Plasma proteomic analyses and treatment predictive biomarker candidates in melanoma patients receiving immune checkpoint blockade or targeted therapy.

Abstract

9574 Background: The introduction of immune checkpoint inhibitors (ICIs) or therapies targeting the MAPK-pathway (MAPKis) has significantly improved clinical outcomes in metastatic melanoma patients. Still, a large proportion of the patients become resistant to therapy and there is a need for treatment predictive biomarkers. The aim of this study was to analyze the treatment predictive biomarkers based on the plasma proteome of patients with metastatic melanoma treated with ICIs or MAPKis. Methods: We analyzed serial plasma samples from 48 patients with metastatic melanoma collected; 24 patients were treated with ICIs and with MAPKis, respcetively. A non-biased, high-resolution isoelectric focusing of peptides-liquid chromatography-mass spectrometry (HiRIEFLC-MS/MS)-based method, and with proximity ligation assays (PEA) targeting 92 immuno-oncology-related proteins were used.We analyzed the change in protein levels during treatment with a paired t-test, and their association with progression free survival (PFS) with Cox proportional hazards models. Results: HiRIEFLC-MS/MS detected 1,835 proteins.We detected statistically-significant log2-fold-changes in 109 protein levels out of 1,160 proteins tested (not corrected for multiple testing). PDCD-1 had the highest log2-fold change (FC = 1.27) after treatment (p = 0.02). After stratifying for treatment type, PDCD-1 levels increased in patients treated with ICIs (FC = 2.13, p= 0.0008), but not in MAPKis-treated patients.
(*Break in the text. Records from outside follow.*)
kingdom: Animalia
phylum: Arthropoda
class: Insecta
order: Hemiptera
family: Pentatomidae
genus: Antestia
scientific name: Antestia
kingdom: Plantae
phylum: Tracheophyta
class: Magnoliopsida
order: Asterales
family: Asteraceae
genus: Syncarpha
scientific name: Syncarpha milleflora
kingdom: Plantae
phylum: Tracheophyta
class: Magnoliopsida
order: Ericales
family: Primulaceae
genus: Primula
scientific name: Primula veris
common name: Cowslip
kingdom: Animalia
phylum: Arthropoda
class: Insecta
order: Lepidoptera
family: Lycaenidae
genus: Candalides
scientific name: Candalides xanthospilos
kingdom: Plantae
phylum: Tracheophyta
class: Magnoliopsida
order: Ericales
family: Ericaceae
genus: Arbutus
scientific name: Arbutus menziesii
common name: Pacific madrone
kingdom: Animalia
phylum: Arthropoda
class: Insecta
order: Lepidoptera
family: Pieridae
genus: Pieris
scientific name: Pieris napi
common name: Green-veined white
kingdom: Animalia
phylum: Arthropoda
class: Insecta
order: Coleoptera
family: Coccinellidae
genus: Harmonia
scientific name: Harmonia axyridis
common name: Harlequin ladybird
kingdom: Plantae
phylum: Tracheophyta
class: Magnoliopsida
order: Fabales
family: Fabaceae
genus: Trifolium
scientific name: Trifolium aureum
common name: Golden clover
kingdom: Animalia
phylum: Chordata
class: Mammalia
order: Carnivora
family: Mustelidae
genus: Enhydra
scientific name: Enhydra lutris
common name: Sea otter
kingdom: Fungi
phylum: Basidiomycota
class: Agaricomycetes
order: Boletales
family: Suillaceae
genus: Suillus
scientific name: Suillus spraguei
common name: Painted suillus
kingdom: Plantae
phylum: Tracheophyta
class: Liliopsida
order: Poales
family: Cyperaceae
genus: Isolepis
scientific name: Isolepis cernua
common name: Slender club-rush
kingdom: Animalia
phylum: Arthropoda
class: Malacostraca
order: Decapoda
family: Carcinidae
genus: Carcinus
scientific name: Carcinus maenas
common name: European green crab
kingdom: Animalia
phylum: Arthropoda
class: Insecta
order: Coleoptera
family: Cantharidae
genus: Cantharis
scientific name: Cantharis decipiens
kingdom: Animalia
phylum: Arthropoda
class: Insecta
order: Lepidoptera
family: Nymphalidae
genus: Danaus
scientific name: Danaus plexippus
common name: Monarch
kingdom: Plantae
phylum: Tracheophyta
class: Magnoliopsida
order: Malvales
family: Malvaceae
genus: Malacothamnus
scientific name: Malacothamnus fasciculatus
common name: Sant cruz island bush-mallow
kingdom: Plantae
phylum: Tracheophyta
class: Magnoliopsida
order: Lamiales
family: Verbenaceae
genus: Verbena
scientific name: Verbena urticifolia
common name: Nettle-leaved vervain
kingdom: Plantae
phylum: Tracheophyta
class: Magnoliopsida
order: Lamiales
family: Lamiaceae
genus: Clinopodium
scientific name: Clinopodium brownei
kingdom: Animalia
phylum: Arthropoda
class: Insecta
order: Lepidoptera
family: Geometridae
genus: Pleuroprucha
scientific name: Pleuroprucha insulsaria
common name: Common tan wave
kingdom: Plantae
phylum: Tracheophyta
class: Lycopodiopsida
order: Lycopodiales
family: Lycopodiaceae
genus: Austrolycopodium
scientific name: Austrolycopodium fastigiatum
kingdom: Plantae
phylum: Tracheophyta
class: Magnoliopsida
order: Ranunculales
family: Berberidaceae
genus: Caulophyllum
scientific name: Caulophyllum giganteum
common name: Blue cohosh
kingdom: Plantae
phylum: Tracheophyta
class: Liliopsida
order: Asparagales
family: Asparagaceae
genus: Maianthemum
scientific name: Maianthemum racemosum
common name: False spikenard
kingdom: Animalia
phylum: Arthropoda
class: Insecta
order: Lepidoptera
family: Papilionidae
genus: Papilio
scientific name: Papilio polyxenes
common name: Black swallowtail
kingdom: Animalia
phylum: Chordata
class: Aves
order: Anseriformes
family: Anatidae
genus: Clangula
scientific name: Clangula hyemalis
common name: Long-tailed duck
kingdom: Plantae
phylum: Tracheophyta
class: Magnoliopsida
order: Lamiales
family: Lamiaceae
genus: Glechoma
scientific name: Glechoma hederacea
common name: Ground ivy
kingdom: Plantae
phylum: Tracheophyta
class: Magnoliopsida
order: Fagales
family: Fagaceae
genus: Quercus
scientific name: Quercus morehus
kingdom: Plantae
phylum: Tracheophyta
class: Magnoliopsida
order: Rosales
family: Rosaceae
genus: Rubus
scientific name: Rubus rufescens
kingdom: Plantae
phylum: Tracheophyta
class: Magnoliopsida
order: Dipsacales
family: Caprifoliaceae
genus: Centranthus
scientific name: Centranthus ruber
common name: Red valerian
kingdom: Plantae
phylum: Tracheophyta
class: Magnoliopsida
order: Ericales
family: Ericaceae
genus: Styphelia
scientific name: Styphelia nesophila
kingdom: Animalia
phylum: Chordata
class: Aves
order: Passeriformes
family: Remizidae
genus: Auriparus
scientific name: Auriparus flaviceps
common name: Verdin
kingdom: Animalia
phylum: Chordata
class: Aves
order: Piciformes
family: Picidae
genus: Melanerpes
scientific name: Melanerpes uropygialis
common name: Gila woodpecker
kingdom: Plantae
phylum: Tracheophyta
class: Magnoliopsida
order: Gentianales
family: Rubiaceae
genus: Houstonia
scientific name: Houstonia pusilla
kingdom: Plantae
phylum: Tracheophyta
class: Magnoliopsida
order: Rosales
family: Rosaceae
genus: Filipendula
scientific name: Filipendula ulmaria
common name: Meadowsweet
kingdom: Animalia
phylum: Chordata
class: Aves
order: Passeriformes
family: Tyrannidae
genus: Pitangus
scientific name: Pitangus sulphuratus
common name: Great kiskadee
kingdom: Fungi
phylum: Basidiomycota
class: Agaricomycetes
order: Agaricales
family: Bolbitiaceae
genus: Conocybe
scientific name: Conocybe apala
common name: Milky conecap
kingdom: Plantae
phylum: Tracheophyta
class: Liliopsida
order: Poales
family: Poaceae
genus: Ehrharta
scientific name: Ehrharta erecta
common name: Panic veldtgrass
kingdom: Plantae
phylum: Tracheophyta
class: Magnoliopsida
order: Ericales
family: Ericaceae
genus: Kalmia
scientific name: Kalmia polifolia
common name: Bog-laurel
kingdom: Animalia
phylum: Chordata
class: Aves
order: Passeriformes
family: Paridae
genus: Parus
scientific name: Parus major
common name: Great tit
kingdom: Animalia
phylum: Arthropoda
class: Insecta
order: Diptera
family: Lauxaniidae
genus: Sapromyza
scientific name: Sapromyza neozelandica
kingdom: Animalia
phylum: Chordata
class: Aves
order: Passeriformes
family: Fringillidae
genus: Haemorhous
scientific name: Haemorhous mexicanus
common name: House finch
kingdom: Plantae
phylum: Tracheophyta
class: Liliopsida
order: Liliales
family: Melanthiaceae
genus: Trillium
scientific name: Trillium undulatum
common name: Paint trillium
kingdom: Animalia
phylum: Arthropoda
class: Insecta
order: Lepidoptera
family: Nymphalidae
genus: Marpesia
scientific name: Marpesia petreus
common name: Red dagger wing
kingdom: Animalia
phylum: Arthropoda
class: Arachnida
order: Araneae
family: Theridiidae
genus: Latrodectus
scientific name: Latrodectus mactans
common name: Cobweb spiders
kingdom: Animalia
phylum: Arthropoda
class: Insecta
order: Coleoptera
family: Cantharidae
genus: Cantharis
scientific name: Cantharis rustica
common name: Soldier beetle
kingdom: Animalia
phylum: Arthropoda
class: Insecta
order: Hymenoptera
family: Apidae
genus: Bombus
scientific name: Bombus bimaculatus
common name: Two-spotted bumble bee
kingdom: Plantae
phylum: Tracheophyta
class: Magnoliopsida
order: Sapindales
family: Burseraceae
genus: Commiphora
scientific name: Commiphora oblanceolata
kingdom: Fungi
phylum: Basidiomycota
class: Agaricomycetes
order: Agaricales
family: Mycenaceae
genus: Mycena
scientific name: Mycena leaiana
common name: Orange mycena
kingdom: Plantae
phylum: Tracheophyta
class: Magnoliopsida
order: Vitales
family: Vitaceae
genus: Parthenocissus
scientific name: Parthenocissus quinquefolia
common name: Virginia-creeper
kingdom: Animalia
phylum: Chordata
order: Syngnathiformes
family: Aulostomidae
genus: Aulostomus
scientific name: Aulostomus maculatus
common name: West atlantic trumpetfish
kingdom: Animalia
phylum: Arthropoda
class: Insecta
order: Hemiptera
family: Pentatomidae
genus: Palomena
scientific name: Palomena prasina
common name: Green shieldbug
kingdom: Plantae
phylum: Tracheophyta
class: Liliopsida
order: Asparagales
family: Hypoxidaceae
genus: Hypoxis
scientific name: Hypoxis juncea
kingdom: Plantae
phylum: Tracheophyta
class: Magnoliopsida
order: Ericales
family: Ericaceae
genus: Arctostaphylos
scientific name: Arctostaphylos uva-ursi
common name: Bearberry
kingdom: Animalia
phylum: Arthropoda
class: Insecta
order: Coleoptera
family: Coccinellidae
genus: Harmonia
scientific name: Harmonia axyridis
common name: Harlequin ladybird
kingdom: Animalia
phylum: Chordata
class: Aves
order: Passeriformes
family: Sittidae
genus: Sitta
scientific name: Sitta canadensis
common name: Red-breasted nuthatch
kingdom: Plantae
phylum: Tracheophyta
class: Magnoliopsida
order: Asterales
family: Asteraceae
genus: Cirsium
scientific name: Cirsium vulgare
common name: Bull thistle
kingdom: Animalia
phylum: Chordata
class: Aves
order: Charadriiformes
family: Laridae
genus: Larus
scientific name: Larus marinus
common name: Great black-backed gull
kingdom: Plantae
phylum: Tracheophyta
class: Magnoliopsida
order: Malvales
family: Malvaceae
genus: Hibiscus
PEA analyses confirmed this observation. The PEA panel showed association between 44 proteins and shorter PFS (pcoefficient <0.05, pLRT<0.05, qLRT<0.05), among them: LGALS1, CSF1, VEGFA, CASP8, CCL2, TNFSF14, ANGPT2, IL10, IL6, and ADGRG1. Of these, increase in plasma levels during treatment of LGALS1, CCL2 and ADGRG1 were associated with longer PFS. HiRIEF LC-MS/MS detected 69 proteins associated with PFS (pcoefficient< 0.05, pLRT< 0.05, qLRT < 0.05). Conclusions: By using HiRIEFLC-MS/MS, we could detect putative treatment predictive proteins in plasma from patients with metastatic melanoma treated with ICIs or MAPKis. Our findings require further validation.